In many ways Europeans have earned the right to take this greener-than-thou stance. In northern Europe, especially, concern about the planet's woes bred an environmental activism that hit the mainstream in the mid- to late-1980s and is still going strong.
Daily smog reports, recycled toilet paper and canvas shopping bags have become a way of life on the continent; Green parties have representation in 11 out of 15 European Union parliaments; and polls show that the vast majority of citizens place the environment at or near the top of their lists of vital concerns. All this indicates that Europeans have learned how to talk the talk. The question is, do they truly walk the walk? According to Alexander de Roo, an environment expert working for the Green Party at the European Parliament in Brussels, the continent is "very green in its rhetoric but less so in reality."
European environmentalism is a very public, often theatrical, cause. Activists have the ubiquity and appeal of Swampy, a popular British road warrior who lived in tunnels and treehouses this year to protest the building of new highways through the countryside. Or the clout of German antinuclear demonstrators, who delayed a rail shipment of nuclear waste in lower Saxony for days last spring, at enormous cost to the government.
Northern Europeans have also become world trendsetters in recycling--with the exception of the British, who reuse as little as 5% of domestic garbage. The Dutch recycle about 80% of their glass and the Germans some 75%. In the Netherlands municipalities have taken dramatic steps to reduce waste, like charging individual households by the kilo for the garbage they produce. The problem is that behind the screen of public attitudes and good p.r. lies the reality of powerful private interests and traditionally coddled industries--an old order that governments are reluctant to topple. European leaders may point smugly to their recent declines in greenhouse-gas emissions, but they did little to accomplish this feat. Their record got a significant, but temporary, whitewash from the gradual shift away from coal to cleaner-burning natural gas and the closing of East German factories after reunification. Since the 1992 Earth Summit only Denmark has enacted real emissions reform. And despite Blair's strong words, British carbon-dioxide emissions rose 2.9% last year; studies indicate that unless major steps are taken, the amount of gas released will keep climbing several years into the next century. Cynics claim, too, that the reason the E.U. has pushed for slashing greenhouse emissions to 15% below 1990 levels is to get the best of both worlds: credit for a righteous stance, plus the knowledge that the final agreed-upon figure won't be so draconian. Michael Jefferson, deputy secretary-general of the World Energy Council in London, points out that Blair's can-do attitude at the U.N. summit "did not seem to reflect what is actually going on." David Pearce, an economist at University College, London, has found more than $30 billion in British government subsidies that hurt the environment, including tax breaks for company cars and low taxes on gas and electricity--rates that the latest Labour budget lowered even further.

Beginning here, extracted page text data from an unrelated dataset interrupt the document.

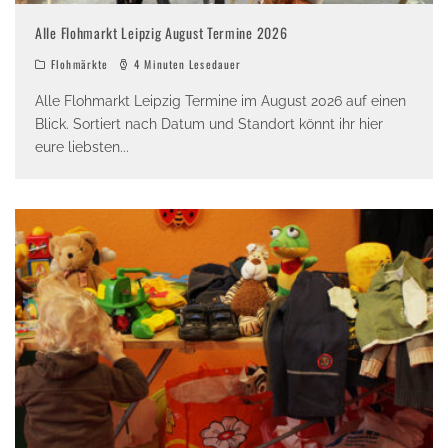
Alle Flohmarkt Leipzig August Termine 2026
Flohmärkte
4 Minuten Lesedauer
Alle Flohmarkt Leipzig Termine im August 2026 auf einen
Blick. Sortiert nach Datum und Standort könnt ihr hier
eure liebsten
...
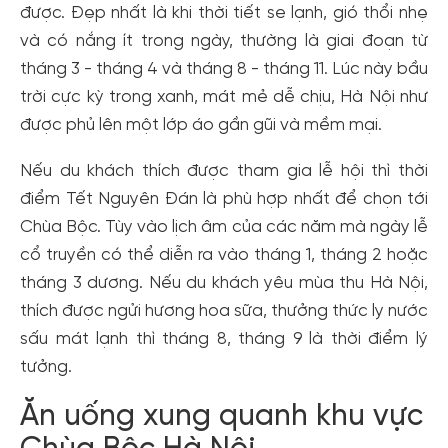
được. Đẹp nhất là khi thời tiết se lạnh, gió thổi nhẹ
và có nắng ít trong ngày, thường là giai đoạn từ
tháng 3 - tháng 4 và tháng 8 - tháng 11. Lúc này bầu
trời cực kỳ trong xanh, mát mẻ dễ chịu, Hà Nội như
được phủ lên một lớp áo gần gũi và mềm mại.
Nếu du khách thích được tham gia lễ hội thì thời
điểm Tết Nguyên Đán là phù hợp nhất để chọn tới
Chùa Bộc. Tùy vào lịch âm của các năm mà ngày lễ
cổ truyền có thể diễn ra vào tháng 1, tháng 2 hoặc
tháng 3 dương. Nếu du khách yêu mùa thu Hà Nội,
thích được ngửi hương hoa sữa, thưởng thức ly nước
Tạo tài khoản nhanh - nhận nhiều ưu
sấu mát lạnh thì tháng 8, tháng 9 là thời điểm lý
đãi!
tưởng.
Tạo tài khoản để có thể
nhận ngay các ưu đãi
hấp dẫn
Ăn uống xung quanh khu vực
dành cho thành viên đến từ các đối tác của Gody.vn dành
cho cộng đồng.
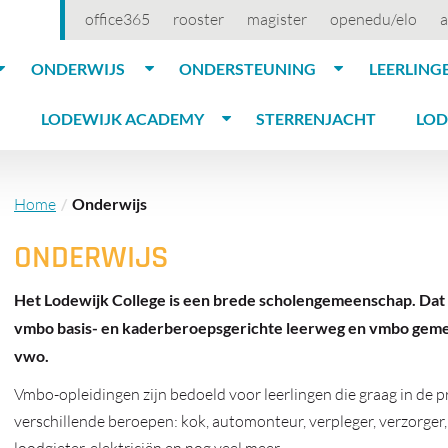
office365
rooster
magister
openedu/elo
a
ONDERWIJS
ONDERSTEUNING
LEERLING
LODEWIJK ACADEMY
STERRENJACHT
LOD
Home
Onderwijs
ONDERWIJS
Het Lodewijk College is een brede scholengemeenschap. Dat w
vmbo basis- en kaderberoepsgerichte leerweg en vmbo geme
vwo.
Vmbo-opleidingen zijn bedoeld voor leerlingen die graag in de p
verschillende beroepen: kok, automonteur, verpleger, verzorger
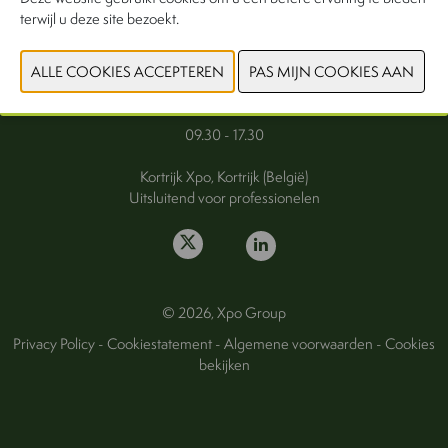
terwijl u deze site bezoekt.
FAQ
Woensdag 30 september 2026
Donderdag 1 oktober 2026
09.30 - 17.30
Kortrijk Xpo, Kortrijk (België)
Uitsluitend voor professionelen
© 2026, Xpo Group
Privacy Policy
-
Cookiestatement
-
Algemene voorwaarden
-
Cookies
bekijken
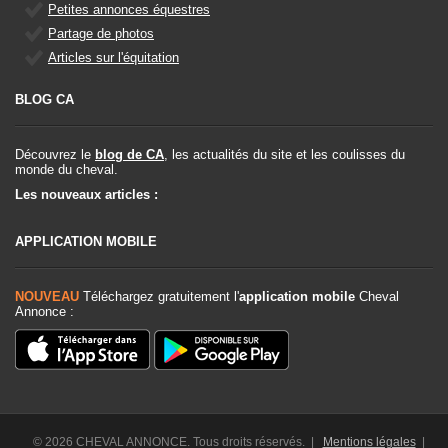
Petites annonces équestres
Partage de photos
Articles sur l'équitation
BLOG CA
Découvrez le
blog de CA
, les actualités du site et les coulisses du
monde du cheval.
Les nouveaux articles :
APPLICATION MOBILE
NOUVEAU
Téléchargez gratuitement l'
application mobile
Cheval
Annonce :
© 2026 CHEVAL ANNONCE. Tous droits réservés. |
Mentions légales
|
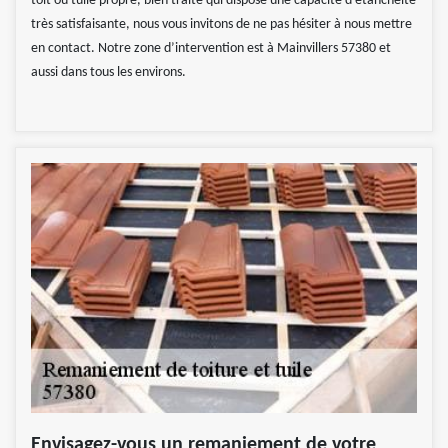
toit ou tuile propre, bien traité qui dispose une capacité d’étanchéité
très satisfaisante, nous vous invitons de ne pas hésiter à nous mettre
en contact. Notre zone d’intervention est à Mainvillers 57380 et
aussi dans tous les environs.
Envisagez-vous un remaniement de votre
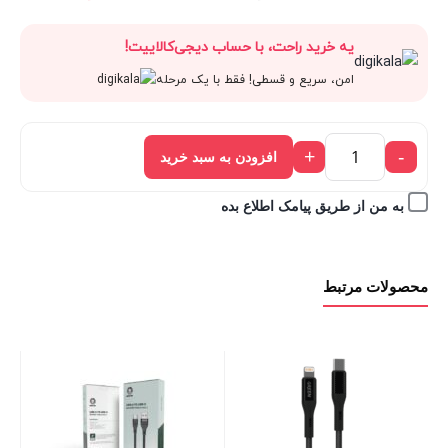
قیمت
160,000 تومان
اصلی:
فعلی:
یه خرید راحت، با حساب دیجی‌کالاییت!
فعلی:
بود.
160,000 تومان
144,000 
امن، سریع و قسطی! فقط با یک مرحله
144,000 تومان.
بود.
+
-
افزودن به سبد خرید
به من از طریق پیامک اطلاع بده
محصولات مرتبط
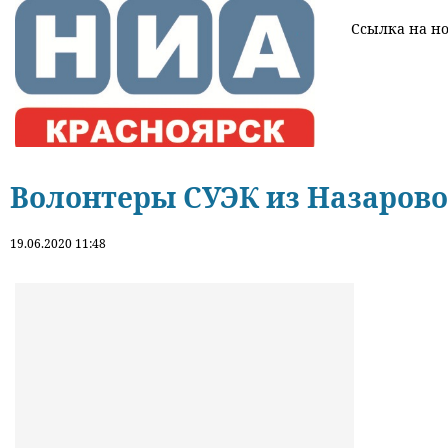
Ссылка на нов
Волонтеры СУЭК из Назарово
19.06.2020 11:48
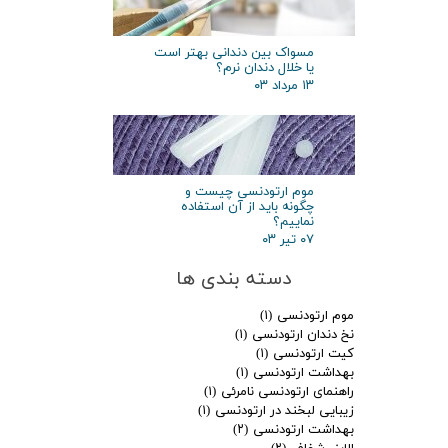
مسواک بین دندانی بهتر است
یا خلال دندان نرم؟
۱۳ مرداد ۰۳
موم ارتودنسی چیست و
چگونه باید از آن استفاده
نماییم؟
۰۷ تیر ۰۳
دسته بندی ها
موم ارتودنسی
(۱)
نخ دندان ارتودنسی
(۱)
کیت ارتودنسی
(۱)
بهداشت ارتودنسی
(۱)
راهنمای ارتودنسی نامرئی
(۱)
زیبایی لبخند در ارتودنسی
(۱)
بهداشت ارتودنسی
(۲)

Most serious is the failure to deal with auto exhaust. About 20% of new passenger vehicles sold in Europe run on diesel fuel, which leads to higher particulate and nitrous-oxide emissions than does gasoline. Many European nations, including Greece, Spain and Portugal, still rely on leaded gas. Three-way catalytic converters, which clean up exhaust fumes, are only now becoming common. Meanwhile the number of cars per capita in the E.U. jumped 37% between 1980 and 1990.